### [Votre objectif]
Veuillez poursuivre, après sa dernière phrase, le discours ci-dessous sur le droit humanitaire applicable aux forces de maintien de la paix.

### [Passage fourni]
Monsieur le Président,

Dans les déclarations qu'il a faites devant cette Commission au cours des dernières années, le Comité international de la Croix-Rouge (CICR) a exprimé ses préoccupations en ce qui concerne l'applicabilité du droit international humanitaire aux forces de maintien ou d'imposition de la paix. Il convient en effet d'autant plus d'apporter des éclaircissements à cette question que le caractère du maintien de la paix évolue.

Dans le même esprit, le Comité spécial des opérations de maintien de la paix a demandé, l'année dernière, au Secrétaire général " d'achever l'élaboration d'un code de conduite du personnel de maintien de la paix de l'ONU, conforme aux dispositions applicables du droit international humanitaire " . [1 ]

Monsieur le Président,

Conformément à son mandat de " travailler à la compréhension et à la diffusion du droit international humanitaire applicable dans les conflits armés et d'en préparer les développements éventuels " [2 ] , le CICR s'est penché sur le contenu éventuel d'un tel code.

À cette fin il a organisé, en mars et en octobre 1995, deux réunions d'experts des milieux militaires et universitaires. D'anciens responsables des forces des Nations Unies et des représentants du Secrétariat des Nations Unies ont également été invités à donner leur opinion d'experts. Les participants ont analysé toutes les dispositions du droit humanitaire, afin de déterminer leur applicabilité aux forces de maintien de la paix, et ont élaboré un projet de code de conduite.

(Entrées de données recueillies)

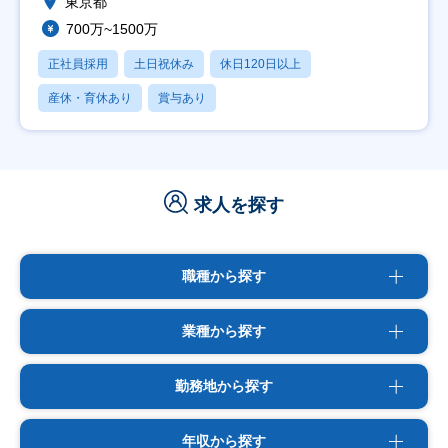
東京都
700万~1500万
正社員採用
土日祝休み
休日120日以上
産休・育休あり
賞与あり
求人を探す
職種から探す
業種から探す
勤務地から探す
年収から探す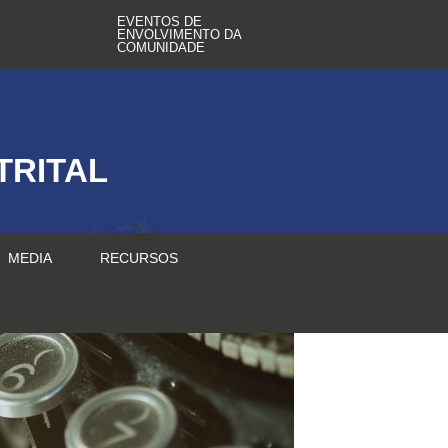
EVENTOS DE
ENVOLVIMENTO DA
COMUNIDADE
TRITAL
MEDIA
RECURSOS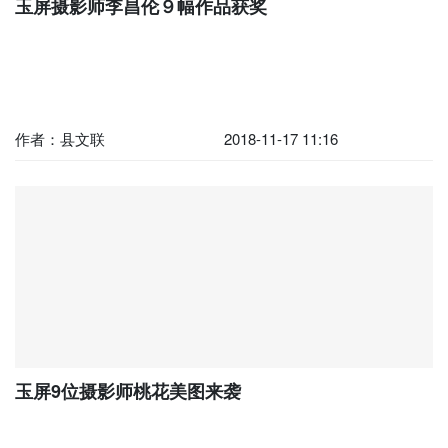
玉屏摄影师李昌伦９幅作品获奖
作者：​县文联
2018-11-17 11:16
玉屏9位摄影师桃花美图来袭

### [Résultat de l'exercice]
Ce projet a par la suite été examiné conjointement, dans un esprit d'étroite collaboration, par le CICR et le Secrétariat des Nations Unies, en particulier le Département des opérations de maintien de la paix et le Bureau des affaires juridiques. Une version définitive a été rédigée en mai 1996, intitulée Guidelines for UN Forces Regarding Respect for International Humanitarian Law (lignes directrices relatives au respect du droit international humanitaire à l'intention des forces des Nations Unies); le mot " Guidelines " fut ultérieurement remplacé par " Directives " . Ce document définit le contenu et la portée des " principes et de l'esprit " du droit humanitaire auxquels il est fait référence dans de nombreux accords sur le statut des forces. Le Bureau des affaires juridiques mène actuellement une dernière série de consultations auprès des pays contributeurs de troupes. Le CICR a compris que ce texte important sera mis au point de façon définitive avant la fin de l'année.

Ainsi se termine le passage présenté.